PAGE EXCERPT:
______________________________

We drew samples of ten values at random from each of the populations A and B from Figure 1 to give four simulated comparisons. Horizontal lines denote the mean. We give the estimated effect size (the difference in the means) and the P value when the sample pairs are compared.

Figure 3: A larger sample size estimates effect size more precisely.
Figure 3

We drew random samples of the indicated sizes from each of the two simulated populations in Figure 1 and made 1,000 simulated comparisons for each sample size. We assessed the precision of the effect size from each comparison using the 95% CI range. The histograms show the distributions of these 95% CI ranges for different sample sizes. As sample size increased, both the range and scatter of the confidence intervals decreased, reflecting increased power and greater precision from larger sample sizes. The vertical scale of each histogram has been adjusted so that the height of each plot is the same.

Taking larger samples increases the chance of detecting a particular effect size (such as the difference between the populations), i.e., the frequency that we find a P < 0.05 (Fig. 4). Increasing sample size increases statistical power, and thus a progressively greater proportion of P values < 0.05 are obtained. However, we still face substantial variation in the magnitude of the P values returned. Although studies are often planned to have (an estimated) 80% power, when statistical power is indeed 80%, we still obtain a bewildering range of P values (Fig. 4). Thus, as Figure 4 shows, there will be substantial variation in the P value of repeated experiments. In reality, experiments are rarely repeated; we do not know how different the next P might be. But it is likely that it could be very different. For example, regardless of the statistical power of an experiment, if a single replicate returns a P value of 0.05, there is an 80% chance that a repeat experiment would return a P value between 0 and 0.44 (and a 20% change that P would be even larger). Thus, and as the simulation in Figure 4 clearly shows, even with a highly powered study, we are wrong to claim that the P value reliably shows the degree of evidence against the null hypothesis. Only when the statistical power is at least 90% is a repeat experiment likely to return a similar P value, such that interpretation of P for a single experiment is reliable. In such cases, the effect is so clear that statistical inference is probably not necessary25.

Figure 4: Sample size affects the distribution of P values.
Figure 4

We drew random samples of the indicated sizes from each of the two simulated populations in Figure 1 and made 1,000 simulated comparisons with a two-sample t-test for each sample size. The distribution of P values is shown; it varies substantially depending on the sample size. Above each histogram we show the number of P values at or below 0.001, 0.01, 0.05 (red) and 1. The empirical power is the percentage of simulations in which the true difference of 0.5 is detected using a cutoff of P < 0.05. These broadly agree with the theoretical power.

Most readers will probably appreciate that a large P value associated with 80% statistical power is poor evidence for lack of an important effect. Fewer understand that unless a small P value is extremely small, it provides poor evidence for the presence of an important effect. Most scientific studies have much less than 80% power, often around 50% in psychological research26 and averaging 21% in neuroscience10. Reporting and interpreting P values under such circumstances is of little or no benefit. Such limited statistical power might seem surprising, but it makes sense when considering that a medium effect size of 0.5 and sample sizes of 30 for each of two conditions provide statistical power of 49%. Weak statistical power results from small sample sizes—which are strongly encouraged in animal studies for ethical reasons but increase variability in the data sample—or from basing studies on previous works that report inflated effect sizes.

______________________________

TASK TO CARRY OUT: Repeat word for word the portion of the excerpt on P values from "We drew samples" up to and including "size more precisely.". Rely solely on the excerpt on P values.

Dataset items:
______________________________

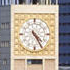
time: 4:24
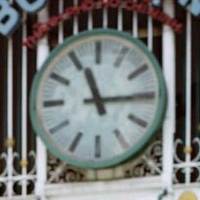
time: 11:14
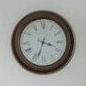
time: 3:33
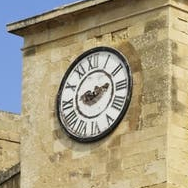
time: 9:12
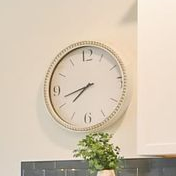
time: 7:42
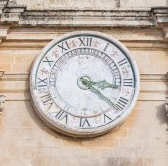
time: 3:21
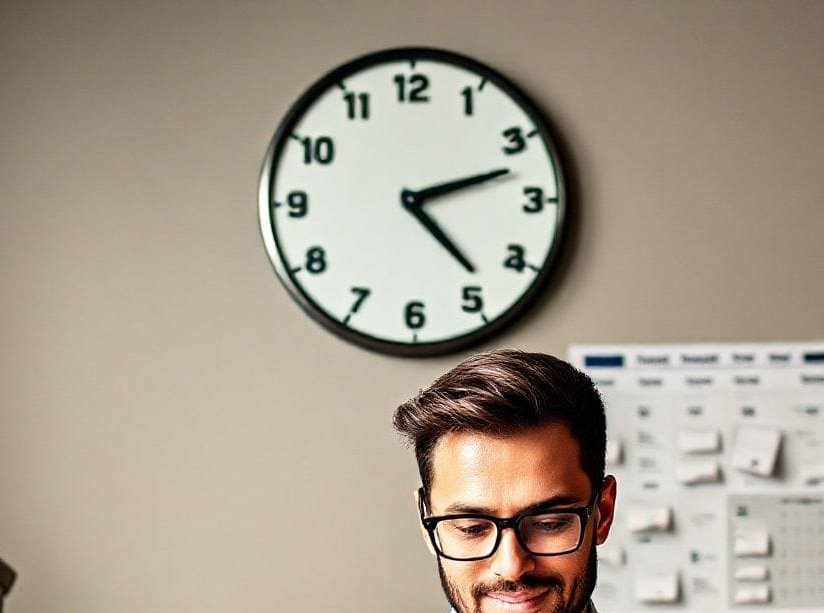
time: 2:23
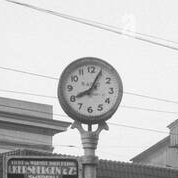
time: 8:04
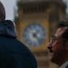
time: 1:22
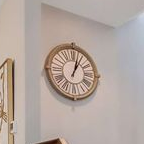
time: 1:02
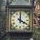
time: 4:00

______________________________

SOLUTION:
We drew samples of ten values at random from each of the populations A and B from Figure 1 to give four simulated comparisons. Horizontal lines denote the mean. We give the estimated effect size (the difference in the means) and the P value when the sample pairs are compared.

Figure 3: A larger sample size estimates effect size more precisely.